DATASET
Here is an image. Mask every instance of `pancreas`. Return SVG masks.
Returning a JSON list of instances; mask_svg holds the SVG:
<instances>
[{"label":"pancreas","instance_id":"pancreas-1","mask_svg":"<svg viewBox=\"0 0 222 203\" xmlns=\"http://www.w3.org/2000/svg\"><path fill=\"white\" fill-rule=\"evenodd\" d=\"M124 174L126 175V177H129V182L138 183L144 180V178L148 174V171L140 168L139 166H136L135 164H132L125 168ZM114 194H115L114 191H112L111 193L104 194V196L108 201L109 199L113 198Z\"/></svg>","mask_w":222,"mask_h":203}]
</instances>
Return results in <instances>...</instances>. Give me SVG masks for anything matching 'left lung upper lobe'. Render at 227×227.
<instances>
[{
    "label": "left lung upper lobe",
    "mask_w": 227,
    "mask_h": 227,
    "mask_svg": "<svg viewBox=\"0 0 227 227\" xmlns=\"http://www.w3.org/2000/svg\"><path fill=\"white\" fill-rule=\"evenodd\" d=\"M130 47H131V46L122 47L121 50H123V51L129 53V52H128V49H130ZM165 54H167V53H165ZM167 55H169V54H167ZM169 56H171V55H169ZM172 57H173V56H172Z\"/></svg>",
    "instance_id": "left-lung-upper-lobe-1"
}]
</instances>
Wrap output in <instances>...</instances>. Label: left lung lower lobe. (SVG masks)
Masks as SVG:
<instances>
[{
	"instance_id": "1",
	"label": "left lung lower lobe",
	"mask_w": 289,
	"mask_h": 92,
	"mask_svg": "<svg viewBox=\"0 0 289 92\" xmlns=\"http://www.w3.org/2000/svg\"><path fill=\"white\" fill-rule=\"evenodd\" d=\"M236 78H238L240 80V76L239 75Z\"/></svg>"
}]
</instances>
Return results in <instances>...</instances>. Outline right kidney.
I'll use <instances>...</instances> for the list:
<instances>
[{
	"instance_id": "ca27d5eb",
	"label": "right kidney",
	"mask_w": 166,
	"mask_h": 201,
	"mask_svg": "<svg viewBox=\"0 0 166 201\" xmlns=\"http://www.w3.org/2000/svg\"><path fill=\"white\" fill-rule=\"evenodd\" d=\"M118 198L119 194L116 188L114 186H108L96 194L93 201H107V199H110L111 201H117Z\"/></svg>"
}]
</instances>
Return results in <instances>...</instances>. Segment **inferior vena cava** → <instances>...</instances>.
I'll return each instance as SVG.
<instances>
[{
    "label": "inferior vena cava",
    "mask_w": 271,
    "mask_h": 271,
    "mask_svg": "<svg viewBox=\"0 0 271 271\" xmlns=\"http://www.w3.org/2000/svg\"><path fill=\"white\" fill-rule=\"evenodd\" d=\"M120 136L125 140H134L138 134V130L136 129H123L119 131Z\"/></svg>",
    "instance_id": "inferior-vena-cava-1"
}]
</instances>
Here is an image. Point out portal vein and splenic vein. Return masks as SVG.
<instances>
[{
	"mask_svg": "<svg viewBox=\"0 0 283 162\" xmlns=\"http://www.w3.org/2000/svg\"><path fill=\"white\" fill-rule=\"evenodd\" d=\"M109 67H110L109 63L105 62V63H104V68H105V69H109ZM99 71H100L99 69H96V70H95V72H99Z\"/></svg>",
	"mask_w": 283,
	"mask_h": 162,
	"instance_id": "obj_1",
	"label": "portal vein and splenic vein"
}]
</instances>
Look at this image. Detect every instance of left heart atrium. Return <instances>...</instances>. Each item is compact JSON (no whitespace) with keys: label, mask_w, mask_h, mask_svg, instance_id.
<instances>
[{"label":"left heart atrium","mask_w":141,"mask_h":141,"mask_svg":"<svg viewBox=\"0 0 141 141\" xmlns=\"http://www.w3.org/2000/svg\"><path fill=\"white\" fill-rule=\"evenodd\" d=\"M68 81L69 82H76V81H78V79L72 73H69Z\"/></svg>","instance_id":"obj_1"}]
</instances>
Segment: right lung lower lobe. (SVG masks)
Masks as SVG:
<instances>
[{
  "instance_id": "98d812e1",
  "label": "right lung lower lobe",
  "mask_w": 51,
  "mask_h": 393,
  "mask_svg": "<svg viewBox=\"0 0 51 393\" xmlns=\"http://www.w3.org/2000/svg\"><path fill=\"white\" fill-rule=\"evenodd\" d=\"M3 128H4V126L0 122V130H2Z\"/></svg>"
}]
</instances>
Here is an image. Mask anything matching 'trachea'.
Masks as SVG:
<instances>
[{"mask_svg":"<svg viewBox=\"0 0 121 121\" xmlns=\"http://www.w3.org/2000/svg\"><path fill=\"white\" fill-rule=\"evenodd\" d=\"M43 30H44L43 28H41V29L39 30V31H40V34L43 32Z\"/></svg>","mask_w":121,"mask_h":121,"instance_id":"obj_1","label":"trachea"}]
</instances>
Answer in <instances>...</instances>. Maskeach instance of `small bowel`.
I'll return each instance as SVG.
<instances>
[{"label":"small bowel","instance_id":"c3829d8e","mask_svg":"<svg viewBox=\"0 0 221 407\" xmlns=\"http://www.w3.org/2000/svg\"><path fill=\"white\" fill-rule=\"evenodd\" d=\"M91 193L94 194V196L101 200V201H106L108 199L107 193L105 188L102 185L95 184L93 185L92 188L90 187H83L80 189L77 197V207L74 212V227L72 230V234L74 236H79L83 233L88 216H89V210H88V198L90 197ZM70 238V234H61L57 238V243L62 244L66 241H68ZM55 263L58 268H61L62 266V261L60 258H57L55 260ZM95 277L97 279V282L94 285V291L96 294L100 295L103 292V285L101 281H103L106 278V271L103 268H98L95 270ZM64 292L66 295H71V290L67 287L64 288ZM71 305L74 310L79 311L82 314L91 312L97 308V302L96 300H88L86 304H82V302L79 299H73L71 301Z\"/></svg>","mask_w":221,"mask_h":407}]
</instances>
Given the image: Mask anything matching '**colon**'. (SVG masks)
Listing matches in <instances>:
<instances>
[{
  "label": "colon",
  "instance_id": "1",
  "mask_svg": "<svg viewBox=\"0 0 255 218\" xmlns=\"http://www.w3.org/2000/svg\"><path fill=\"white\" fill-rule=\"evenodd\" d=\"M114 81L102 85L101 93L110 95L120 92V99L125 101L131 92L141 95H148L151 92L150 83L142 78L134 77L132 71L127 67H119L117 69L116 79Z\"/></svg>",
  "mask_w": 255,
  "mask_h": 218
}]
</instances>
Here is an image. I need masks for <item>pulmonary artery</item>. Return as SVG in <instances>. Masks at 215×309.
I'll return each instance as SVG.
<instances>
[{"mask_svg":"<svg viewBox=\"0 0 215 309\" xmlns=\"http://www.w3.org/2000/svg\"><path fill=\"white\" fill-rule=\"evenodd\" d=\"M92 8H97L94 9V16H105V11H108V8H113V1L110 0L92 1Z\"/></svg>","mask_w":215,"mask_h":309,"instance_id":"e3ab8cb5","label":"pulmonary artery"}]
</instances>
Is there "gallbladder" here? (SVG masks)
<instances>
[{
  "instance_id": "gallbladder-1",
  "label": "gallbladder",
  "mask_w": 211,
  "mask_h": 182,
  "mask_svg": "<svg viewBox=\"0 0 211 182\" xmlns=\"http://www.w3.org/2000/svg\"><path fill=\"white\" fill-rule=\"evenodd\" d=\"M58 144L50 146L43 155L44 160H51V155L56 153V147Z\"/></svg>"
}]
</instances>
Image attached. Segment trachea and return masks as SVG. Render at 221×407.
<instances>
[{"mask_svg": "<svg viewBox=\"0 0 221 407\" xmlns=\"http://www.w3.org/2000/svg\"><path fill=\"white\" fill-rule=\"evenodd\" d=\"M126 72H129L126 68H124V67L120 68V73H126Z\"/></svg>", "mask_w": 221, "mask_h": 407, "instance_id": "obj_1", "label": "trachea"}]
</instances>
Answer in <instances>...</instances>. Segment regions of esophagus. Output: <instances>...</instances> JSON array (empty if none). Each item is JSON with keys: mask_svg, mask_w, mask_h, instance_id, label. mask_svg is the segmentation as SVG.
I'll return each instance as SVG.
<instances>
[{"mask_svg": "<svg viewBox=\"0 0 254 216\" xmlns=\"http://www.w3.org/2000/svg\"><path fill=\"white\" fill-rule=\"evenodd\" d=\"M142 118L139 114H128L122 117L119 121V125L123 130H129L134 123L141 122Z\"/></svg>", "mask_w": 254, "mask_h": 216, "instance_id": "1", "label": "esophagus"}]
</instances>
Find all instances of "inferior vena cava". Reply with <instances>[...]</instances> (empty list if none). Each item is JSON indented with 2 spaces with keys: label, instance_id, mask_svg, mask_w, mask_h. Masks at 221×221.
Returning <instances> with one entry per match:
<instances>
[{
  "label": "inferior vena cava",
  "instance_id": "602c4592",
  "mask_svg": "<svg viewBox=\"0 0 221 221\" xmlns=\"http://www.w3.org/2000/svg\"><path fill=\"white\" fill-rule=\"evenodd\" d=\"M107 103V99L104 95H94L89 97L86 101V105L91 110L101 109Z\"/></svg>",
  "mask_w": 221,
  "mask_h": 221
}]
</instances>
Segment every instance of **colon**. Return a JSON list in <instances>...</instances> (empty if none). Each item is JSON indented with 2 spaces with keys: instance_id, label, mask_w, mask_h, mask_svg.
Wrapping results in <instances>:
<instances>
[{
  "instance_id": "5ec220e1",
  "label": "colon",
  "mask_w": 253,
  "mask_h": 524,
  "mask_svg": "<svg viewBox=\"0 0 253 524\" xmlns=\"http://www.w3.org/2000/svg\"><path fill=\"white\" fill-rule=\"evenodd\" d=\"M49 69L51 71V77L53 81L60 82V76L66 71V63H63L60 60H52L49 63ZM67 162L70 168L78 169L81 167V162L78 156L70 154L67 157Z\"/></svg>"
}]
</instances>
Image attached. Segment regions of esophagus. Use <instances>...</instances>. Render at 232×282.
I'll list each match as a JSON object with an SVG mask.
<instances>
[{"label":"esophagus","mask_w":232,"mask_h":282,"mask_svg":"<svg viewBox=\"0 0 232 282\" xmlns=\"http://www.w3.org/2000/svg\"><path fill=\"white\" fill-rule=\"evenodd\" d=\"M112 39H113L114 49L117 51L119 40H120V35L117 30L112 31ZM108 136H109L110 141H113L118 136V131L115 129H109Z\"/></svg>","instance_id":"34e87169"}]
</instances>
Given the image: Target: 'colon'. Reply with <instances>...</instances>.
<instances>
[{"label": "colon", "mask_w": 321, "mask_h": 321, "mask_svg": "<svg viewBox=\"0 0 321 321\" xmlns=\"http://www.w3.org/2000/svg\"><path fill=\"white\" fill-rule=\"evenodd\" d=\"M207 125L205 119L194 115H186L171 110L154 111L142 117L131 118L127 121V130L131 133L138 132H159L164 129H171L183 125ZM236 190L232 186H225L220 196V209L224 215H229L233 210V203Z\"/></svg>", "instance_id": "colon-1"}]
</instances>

TASK
Locate each line in the data above that contains the string "Reply" and copy those lines out. Matching is case-sensitive.

TASK OUTPUT
Find all instances of "inferior vena cava". Reply with <instances>[...]</instances> (empty list if none). Each item is JSON indented with 2 spaces with keys: label, instance_id, mask_svg, mask_w, mask_h. Masks at 221×221.
Given the image: Target: 'colon'. Reply with <instances>...</instances>.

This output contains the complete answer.